The reason for his current introspective mood had in reality nothing to do with the late Queen of Jordan and everything to do with his wife. Bridget, or Bridgie as she was generally known, was seven and a half months pregnant with their second child and showing worrying signs of a premature delivery. With the leaden heat of the Oman summer less than a month away, John was anxious for Bridgie to have the child in Europe, and until then he must ensure she was treated like porcelain.
A natural sportsman, John had rowed at Henley for his school and then joined the Commandos. After service in the Far East he was seconded in 1969 to the Sultan’s Forces and decorated for bravery under fire. For a while he flew helicopters in the West Indies until, leaving the Royal Marines in 1975, he joined the Air Wing of the Royal Oman Police. After eighteen months his restless soul was already becoming bored. He sought new and distant horizons.

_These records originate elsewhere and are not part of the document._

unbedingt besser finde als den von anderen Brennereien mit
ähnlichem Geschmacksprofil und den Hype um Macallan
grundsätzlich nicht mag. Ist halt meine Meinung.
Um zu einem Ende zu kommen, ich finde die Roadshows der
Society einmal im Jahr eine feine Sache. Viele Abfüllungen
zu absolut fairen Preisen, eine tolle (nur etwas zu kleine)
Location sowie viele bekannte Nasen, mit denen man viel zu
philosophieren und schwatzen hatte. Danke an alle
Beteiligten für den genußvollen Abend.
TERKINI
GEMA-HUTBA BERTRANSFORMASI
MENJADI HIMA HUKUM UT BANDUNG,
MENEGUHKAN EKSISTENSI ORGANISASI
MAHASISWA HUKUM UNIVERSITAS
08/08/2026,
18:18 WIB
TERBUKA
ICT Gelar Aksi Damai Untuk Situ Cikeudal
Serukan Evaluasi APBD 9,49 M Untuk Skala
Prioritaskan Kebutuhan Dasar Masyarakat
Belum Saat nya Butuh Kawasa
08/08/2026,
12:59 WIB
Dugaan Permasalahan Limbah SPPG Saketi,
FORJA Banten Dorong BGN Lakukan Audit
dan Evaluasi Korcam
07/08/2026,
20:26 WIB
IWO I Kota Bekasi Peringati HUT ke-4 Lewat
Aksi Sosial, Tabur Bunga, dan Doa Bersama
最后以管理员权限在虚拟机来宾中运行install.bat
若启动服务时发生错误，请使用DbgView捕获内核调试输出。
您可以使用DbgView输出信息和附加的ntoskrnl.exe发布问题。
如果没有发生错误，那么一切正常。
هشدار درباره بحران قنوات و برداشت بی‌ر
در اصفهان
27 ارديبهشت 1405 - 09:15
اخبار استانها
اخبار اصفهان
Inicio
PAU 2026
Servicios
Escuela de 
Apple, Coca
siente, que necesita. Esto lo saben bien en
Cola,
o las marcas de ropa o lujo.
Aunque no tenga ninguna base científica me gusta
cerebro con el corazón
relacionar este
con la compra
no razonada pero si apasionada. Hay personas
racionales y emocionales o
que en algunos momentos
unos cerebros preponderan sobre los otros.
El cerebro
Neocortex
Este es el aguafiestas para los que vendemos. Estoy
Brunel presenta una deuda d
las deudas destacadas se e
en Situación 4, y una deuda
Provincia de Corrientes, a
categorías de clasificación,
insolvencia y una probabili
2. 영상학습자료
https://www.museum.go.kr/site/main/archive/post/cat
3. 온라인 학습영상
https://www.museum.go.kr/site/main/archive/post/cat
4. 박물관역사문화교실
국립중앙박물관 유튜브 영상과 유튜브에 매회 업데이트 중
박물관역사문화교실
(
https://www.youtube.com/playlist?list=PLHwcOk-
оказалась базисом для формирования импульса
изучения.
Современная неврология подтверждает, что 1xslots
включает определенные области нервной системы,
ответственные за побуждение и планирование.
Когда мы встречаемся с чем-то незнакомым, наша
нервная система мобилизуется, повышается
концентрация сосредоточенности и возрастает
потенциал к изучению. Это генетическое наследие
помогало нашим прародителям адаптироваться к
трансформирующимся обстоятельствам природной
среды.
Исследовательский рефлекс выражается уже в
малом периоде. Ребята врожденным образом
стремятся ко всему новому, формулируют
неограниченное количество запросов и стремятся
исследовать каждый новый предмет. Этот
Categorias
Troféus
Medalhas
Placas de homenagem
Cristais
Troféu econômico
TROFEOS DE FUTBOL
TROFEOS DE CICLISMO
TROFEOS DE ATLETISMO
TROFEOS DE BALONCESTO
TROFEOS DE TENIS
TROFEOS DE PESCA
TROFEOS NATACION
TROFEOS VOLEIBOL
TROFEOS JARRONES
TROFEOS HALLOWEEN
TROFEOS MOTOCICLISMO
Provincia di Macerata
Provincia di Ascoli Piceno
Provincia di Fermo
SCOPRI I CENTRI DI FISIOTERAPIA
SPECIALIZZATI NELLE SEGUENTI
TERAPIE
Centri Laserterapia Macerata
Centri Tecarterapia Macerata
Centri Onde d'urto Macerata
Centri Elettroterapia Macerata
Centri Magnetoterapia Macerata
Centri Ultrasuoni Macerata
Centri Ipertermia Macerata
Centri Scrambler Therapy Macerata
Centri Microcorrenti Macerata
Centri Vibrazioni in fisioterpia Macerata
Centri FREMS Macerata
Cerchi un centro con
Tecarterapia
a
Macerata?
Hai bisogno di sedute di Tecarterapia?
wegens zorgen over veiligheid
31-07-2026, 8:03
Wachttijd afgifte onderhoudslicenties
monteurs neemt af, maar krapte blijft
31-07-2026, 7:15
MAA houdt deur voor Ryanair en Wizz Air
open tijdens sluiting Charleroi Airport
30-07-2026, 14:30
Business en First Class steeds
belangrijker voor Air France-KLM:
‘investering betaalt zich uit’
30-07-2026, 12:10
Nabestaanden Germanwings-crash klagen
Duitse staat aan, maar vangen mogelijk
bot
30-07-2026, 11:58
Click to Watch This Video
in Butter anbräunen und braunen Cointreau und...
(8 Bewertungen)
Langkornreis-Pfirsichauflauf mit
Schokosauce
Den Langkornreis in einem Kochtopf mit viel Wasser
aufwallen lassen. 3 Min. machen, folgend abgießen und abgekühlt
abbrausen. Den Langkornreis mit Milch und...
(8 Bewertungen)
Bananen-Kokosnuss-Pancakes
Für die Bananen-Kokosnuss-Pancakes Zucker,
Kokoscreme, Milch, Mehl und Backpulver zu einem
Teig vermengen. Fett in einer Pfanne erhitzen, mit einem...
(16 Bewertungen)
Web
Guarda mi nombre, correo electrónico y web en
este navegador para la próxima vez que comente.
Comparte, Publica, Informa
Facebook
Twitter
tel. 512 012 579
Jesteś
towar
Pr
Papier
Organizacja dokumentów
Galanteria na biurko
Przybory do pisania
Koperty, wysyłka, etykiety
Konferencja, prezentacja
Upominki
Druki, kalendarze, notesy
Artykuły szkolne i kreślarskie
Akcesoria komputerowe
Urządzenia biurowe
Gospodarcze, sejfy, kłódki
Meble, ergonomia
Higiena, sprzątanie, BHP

The Bell flew through the Sumail Gap. To the south lay many hundreds of miles of sand and igneous rock, the Wahiba and Sharqiya regions; to the north the great escarpment of the Jebel Akhdar and Nakhl. On landing at Izki camp, John collected a generator spare part, then, departing slightly from his official flight plan, flew north for the lush gardens of Birkat al Mawz, Pool of the Plantains. To the delight of his Omani crewman Ali, they headed for a valley that cleft the sheer face of the Jebel Akhdar, ten thousand feet high.